Surround sound, though, is sadly not using Dolby Atmos anymore, unlike REmake 2. Thus, taking away the spacial awareness of where sounds come from. Guns sound severely downgraded too, weak and audibly much worse quality than REmake 2. I wanna hear loud, bass heavy gunshots vibrate in the claustrophobic rooms and hear the cartridge casings hit the floor, not weak gunshots that sound nothing like the weapon they're fired from. 



Summary

It's hard to play something as good looking and gameplay upgraded, compared to original, and at the same time call it "bad". Confused? Well, REmake 3 is a good game on it's own and extremely well presented, albeit very short.

Problem is, it just isn't a good remake. In that sense, it's a game to recommend to those who simply can't stand playing old games or have no way of revisiting the original release. You'll get the main story and some vague concept of what RE3 was about, but technical merits aside, it's a bad remake.

You won't get the "oh I remember this" warm and fuzzy feeling like REmake 2 so cleverly managed to make you feel in 2019. I get it, REmake 2 also changed up a lot of visual design, namely the sewers and labs, but it didn't skip entire parts of the original. Making the game shorter, and at the same time just leaving out memorable areas and moments entirely, only to replace it with generic ones.
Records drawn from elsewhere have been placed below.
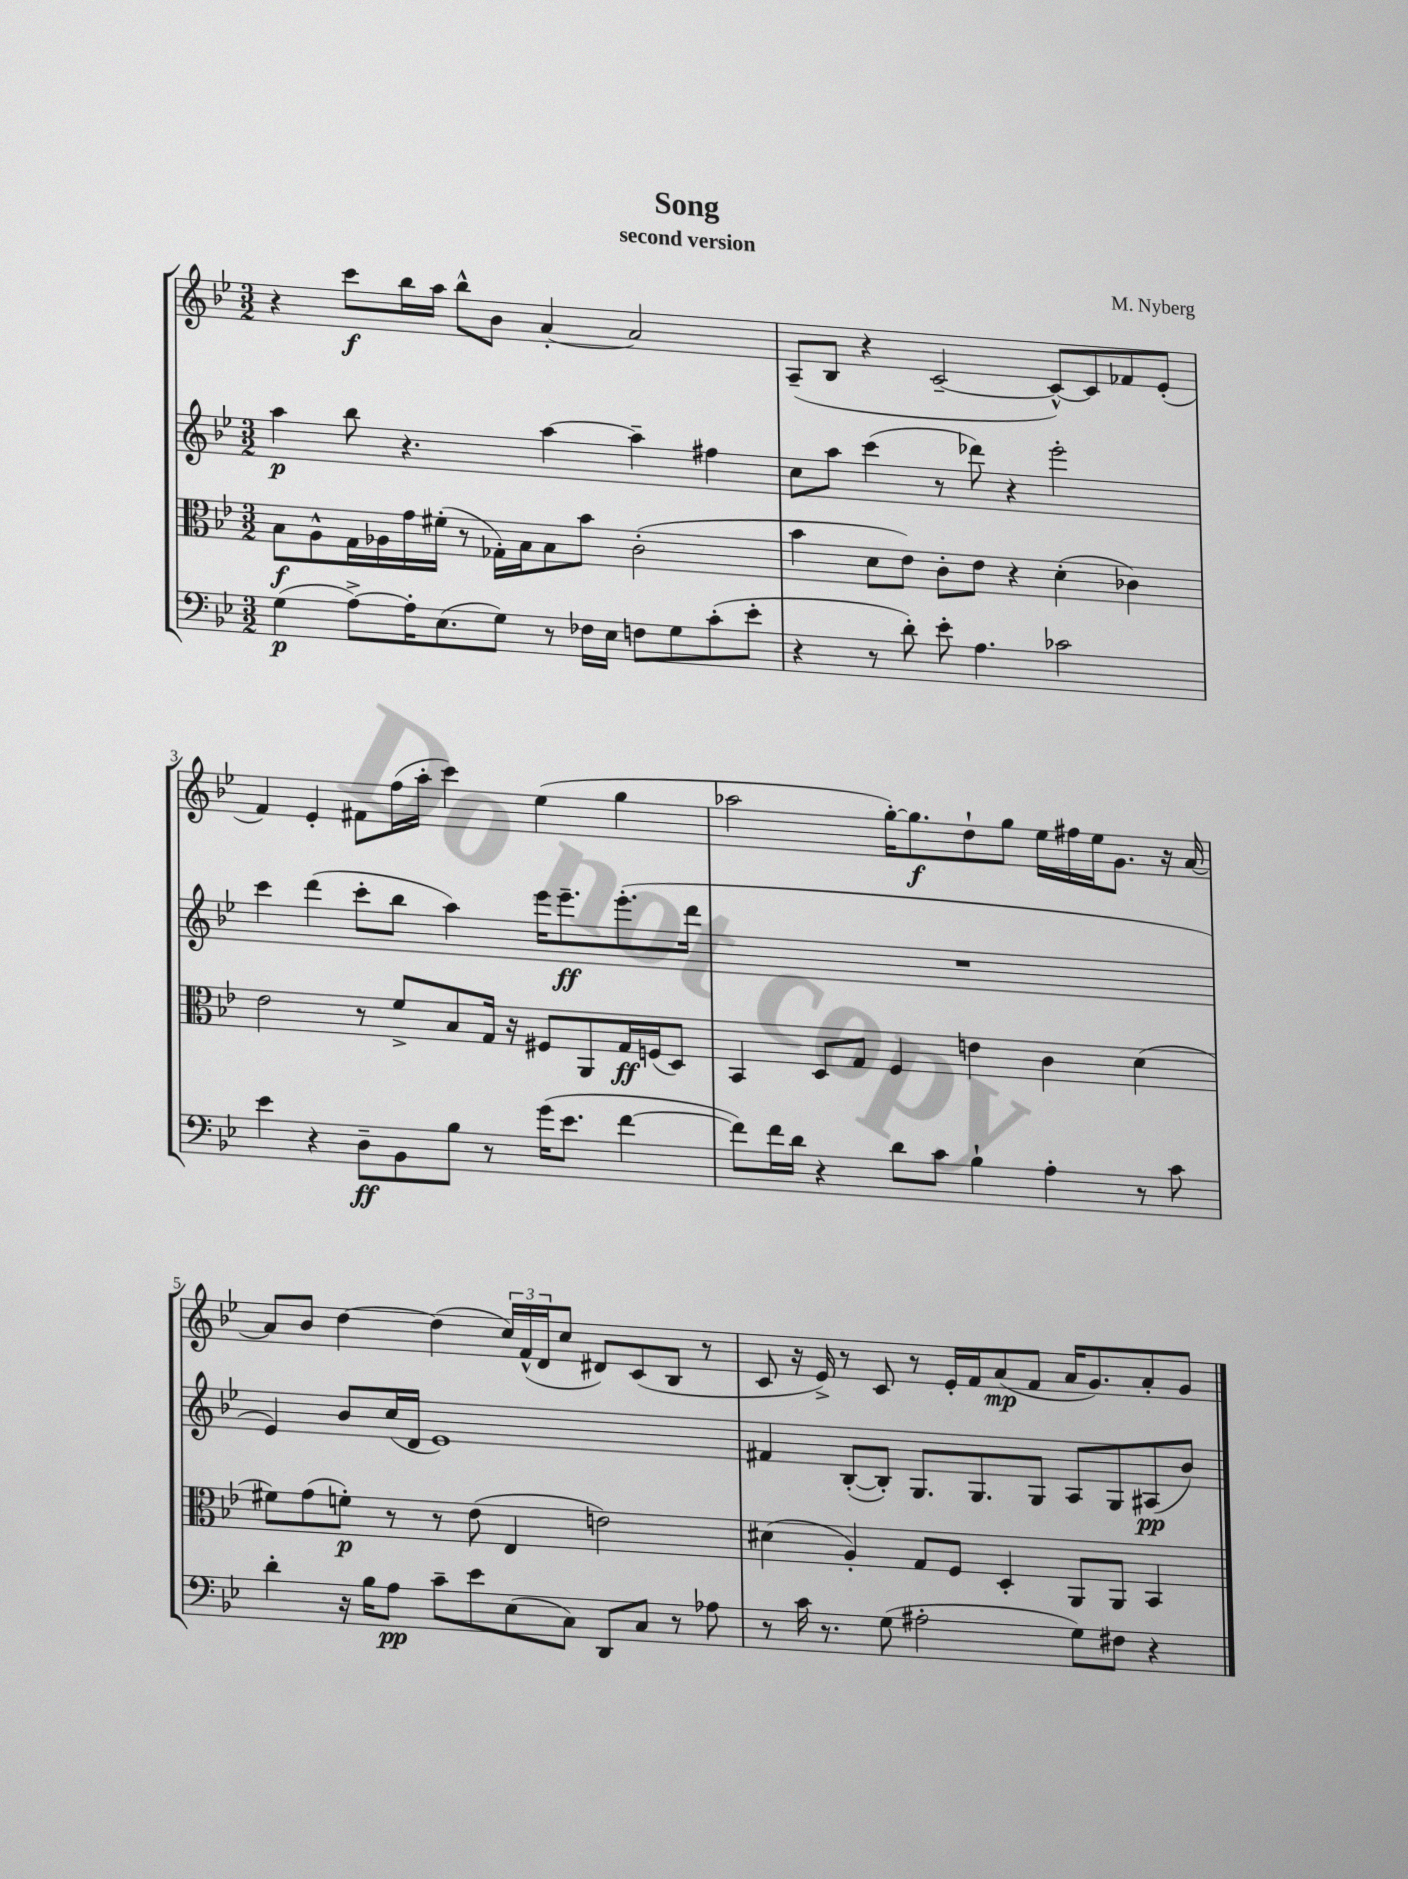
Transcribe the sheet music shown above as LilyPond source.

\header { title = "Song" composer = "M. Nyberg" subtitle = "second version" }
<<
\new StaffGroup <<
\new Staff = "s0" {
    \clef treble \key bes \major \numericTimeSignature \time 3/2
    r4 c'''8\f bes''16 a''16 bes''8-^ bes'8 a'4~-. a'2 |
    a8--( bes8 r4 c'2~-- c'8~-^) c'8 fes'8 ees'8-.( |
    f'4) ees'4-. fis'8 f''16( a''16-. c'''4) ees''4( g''4 |
    aes''2 g''16~-.) g''8.\f d''8-! g''8 ees''16 fis''16 ees''16 g'8. r16 a'16~ |
    a'8 bes'8 d''4~ d''4( \tuplet 3/2 { c''16) f'16-^( d'16 } c''8 dis'8) c'8( bes8 r8 |
    c'8 r16 ees'16->) r8 c'8 r8 ees'16-. f'16 a'8\mp( f'8 a'16 g'8.) a'8-. g'8 \bar "|." |
}
\new Staff = "s1" {
    \clef treble \key bes \major \numericTimeSignature \time 3/2
    a''4\p bes''8 r4. a''4~ a''4-- fis''4 |
    c''8 a''8 c'''4( r8 des'''8) r4 ees'''2-. |
    c'''4 d'''4( c'''8-. bes''8 a''4) ees'''16 ees'''8.--\ff ees'''8.-.( d'''16 |
    R1. |
    ees'4) bes'8 c''16( d'16 ees'1) |
    fis'4 bes8~-.( bes8-.) g8. g8. g8 a8 g8 ais8\pp( bes'8) \bar "|." |
}
\new Staff = "s2" {
    \clef alto \key bes \major \numericTimeSignature \time 3/2
    bes8\f a8-^ g16 aes16 g'16 fis'16-.( r8 ges16-.) bes16 bes8 bes'8 c'2-.( |
    bes'4 d'8 ees'8) c'8-. ees'8 r4 d'4-.( ces'4) |
    ees'2 r8 f'8-> bes8 g16 r16 fis8 a,8 g16\ff f16( d8) |
    bes,4 d8 g8 f4 e'4 c'4 d'4( |
    fis'8) g'8( f'8-.\p) r8 r8 ees'8( ees4 e'2) |
    dis'4( a4-.) g8 f8 d4-. a,8 a,8 bes,4 \bar "|." |
}
\new Staff = "s3" {
    \clef bass \key bes \major \numericTimeSignature \time 3/2
    g4\p( a8~->) a16-. ees8.( g8) r8 fes16 ees16 f8 g8 c'8-.( ees'8-. |
    r4 r8 d'8-.) ees'8-. a4. ces'2 |
    ees'4 r4 d8--\ff bes,8 bes8 r8 g'16( ees'8. f'4~ |
    f'8) f'16 d'16 r4 d'8 c'8 bes4-! a4-. r8 c'8 |
    d'4-. r16 bes16 a8\pp c'8-- ees'8 ees8( c8) d,8 c8 r8 aes8 |
    r8 c'16 r8. g8( ais2-. g8) fis8 r4 \bar "|." |
}
>>
>>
As it stands, the fantastic original RE3 has received an undeserving remake, that never highlights the originals highs and leaves fans of the original behind. RE3 veterans are left with a remake that will probably never get one again. Sure, it works fine on it's own and perhaps viewing it as a re-imagination is a better angle? Yet, as such, it doesn't feel like a very large title to sink into, or become emotionally engaged in.

Newcomers will play this unaware, but the remake part matters to me and Capcom have missed the mark and rushed this release. The original RE trilogy never was about speed and tons of action, it was about atmosphere, exploring the surroundings and solving puzzles to progress.

As it stands, REmake 3 is a fun, action focused, but short and bad remake affair, that scrapes through to get my review score.